(EXTRACTED DATA begins)
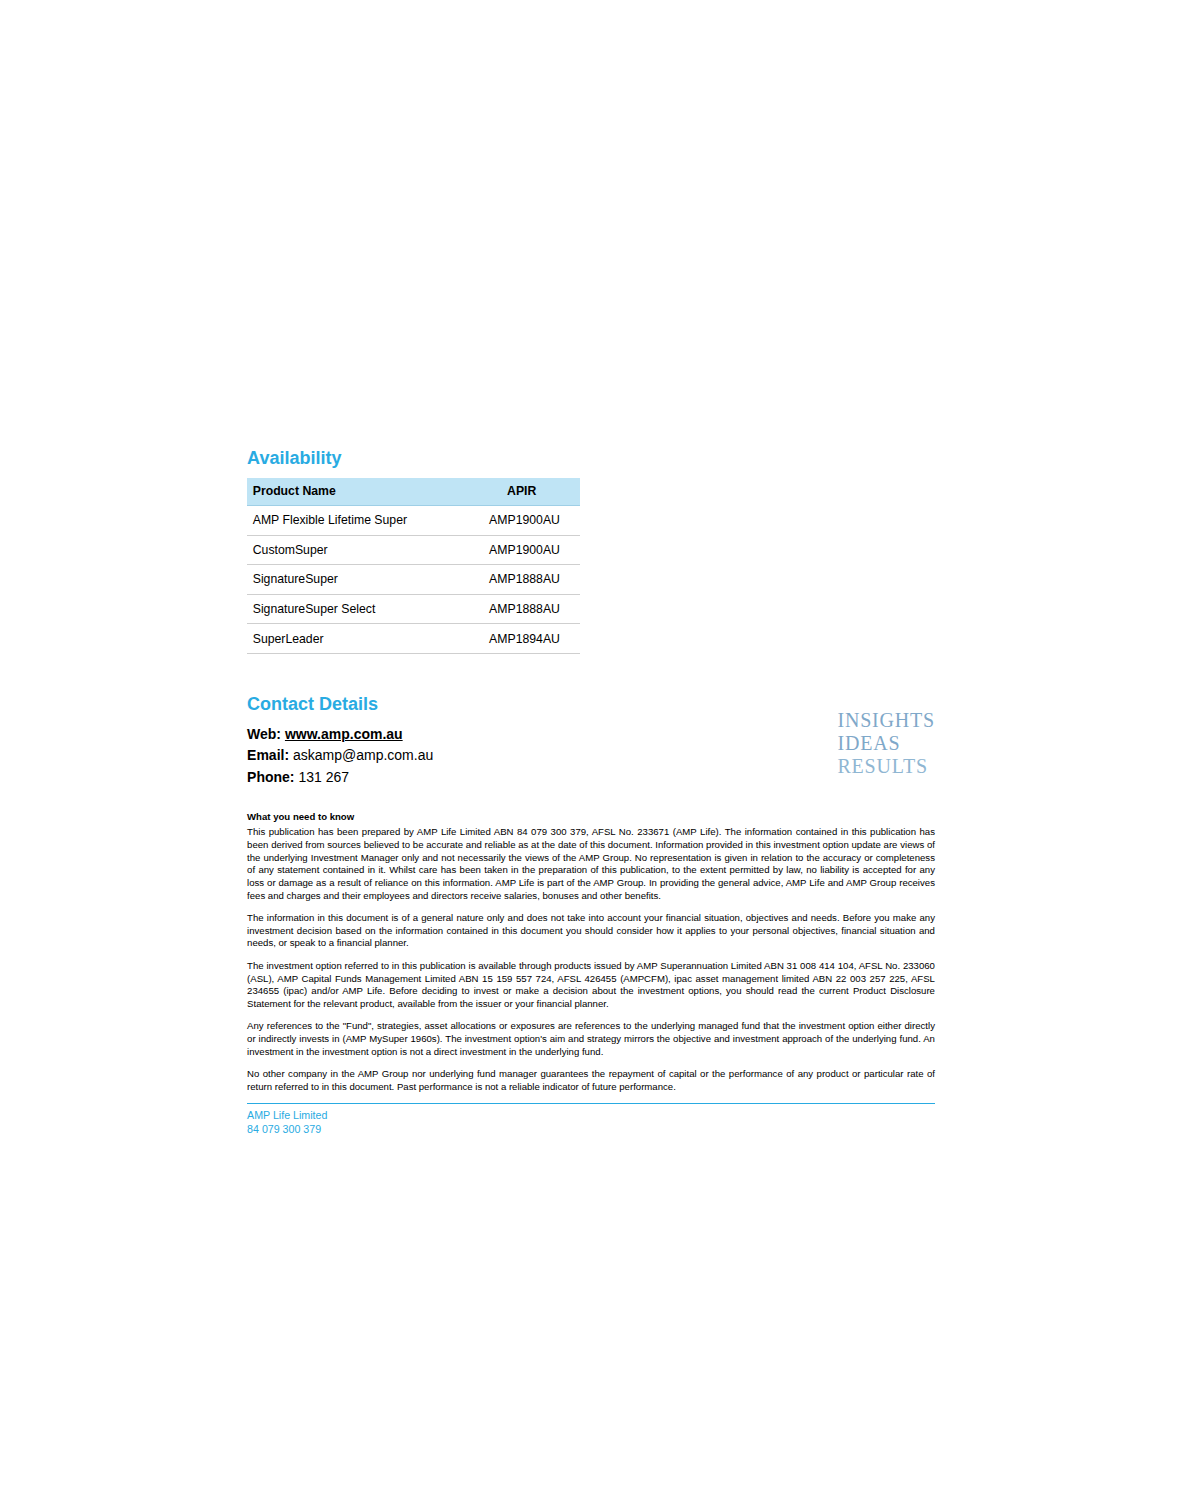Availability
| Product Name | APIR |
| --- | --- |
| AMP Flexible Lifetime Super | AMP1900AU |
| CustomSuper | AMP1900AU |
| SignatureSuper | AMP1888AU |
| SignatureSuper Select | AMP1888AU |
| SuperLeader | AMP1894AU |
Contact Details
Web: www.amp.com.au
Email: askamp@amp.com.au
Phone: 131 267
INSIGHTS
IDEAS
RESULTS
What you need to know
This publication has been prepared by AMP Life Limited ABN 84 079 300 379, AFSL No. 233671 (AMP Life). The information contained in this publication has been derived from sources believed to be accurate and reliable as at the date of this document. Information provided in this investment option update are views of the underlying Investment Manager only and not necessarily the views of the AMP Group. No representation is given in relation to the accuracy or completeness of any statement contained in it. Whilst care has been taken in the preparation of this publication, to the extent permitted by law, no liability is accepted for any loss or damage as a result of reliance on this information. AMP Life is part of the AMP Group. In providing the general advice, AMP Life and AMP Group receives fees and charges and their employees and directors receive salaries, bonuses and other benefits.
The information in this document is of a general nature only and does not take into account your financial situation, objectives and needs. Before you make any investment decision based on the information contained in this document you should consider how it applies to your personal objectives, financial situation and needs, or speak to a financial planner.
The investment option referred to in this publication is available through products issued by AMP Superannuation Limited ABN 31 008 414 104, AFSL No. 233060 (ASL), AMP Capital Funds Management Limited ABN 15 159 557 724, AFSL 426455 (AMPCFM), ipac asset management limited ABN 22 003 257 225, AFSL 234655 (ipac) and/or AMP Life. Before deciding to invest or make a decision about the investment options, you should read the current Product Disclosure Statement for the relevant product, available from the issuer or your financial planner.
Any references to the "Fund", strategies, asset allocations or exposures are references to the underlying managed fund that the investment option either directly or indirectly invests in (AMP MySuper 1960s). The investment option's aim and strategy mirrors the objective and investment approach of the underlying fund. An investment in the investment option is not a direct investment in the underlying fund.
No other company in the AMP Group nor underlying fund manager guarantees the repayment of capital or the performance of any product or particular rate of return referred to in this document. Past performance is not a reliable indicator of future performance.
AMP Life Limited
84 079 300 379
(EXTRACTED DATA ends)
== REQUIRED ACTION ==
The answer should contain only the lines from the beginning of the material above through the line with "This publication has been prepared", retyped exactly, with the pictures removed.

== THE ANSWER ==
Availability
| Product Name | APIR |
| --- | --- |
| AMP Flexible Lifetime Super | AMP1900AU |
| CustomSuper | AMP1900AU |
| SignatureSuper | AMP1888AU |
| SignatureSuper Select | AMP1888AU |
| SuperLeader | AMP1894AU |
Contact Details
Web: www.amp.com.au
Email: askamp@amp.com.au
Phone: 131 267
INSIGHTS
IDEAS
RESULTS
What you need to know
This publication has been prepared by AMP Life Limited ABN 84 079 300 379, AFSL No. 233671 (AMP Life). The information contained in this publication has been derived from sources believed to be accurate and reliable as at the date of this document. Information provided in this investment option update are views of the underlying Investment Manager only and not necessarily the views of the AMP Group. No representation is given in relation to the accuracy or completeness of any statement contained in it. Whilst care has been taken in the preparation of this publication, to the extent permitted by law, no liability is accepted for any loss or damage as a result of reliance on this information. AMP Life is part of the AMP Group. In providing the general advice, AMP Life and AMP Group receives fees and charges and their employees and directors receive salaries, bonuses and other benefits.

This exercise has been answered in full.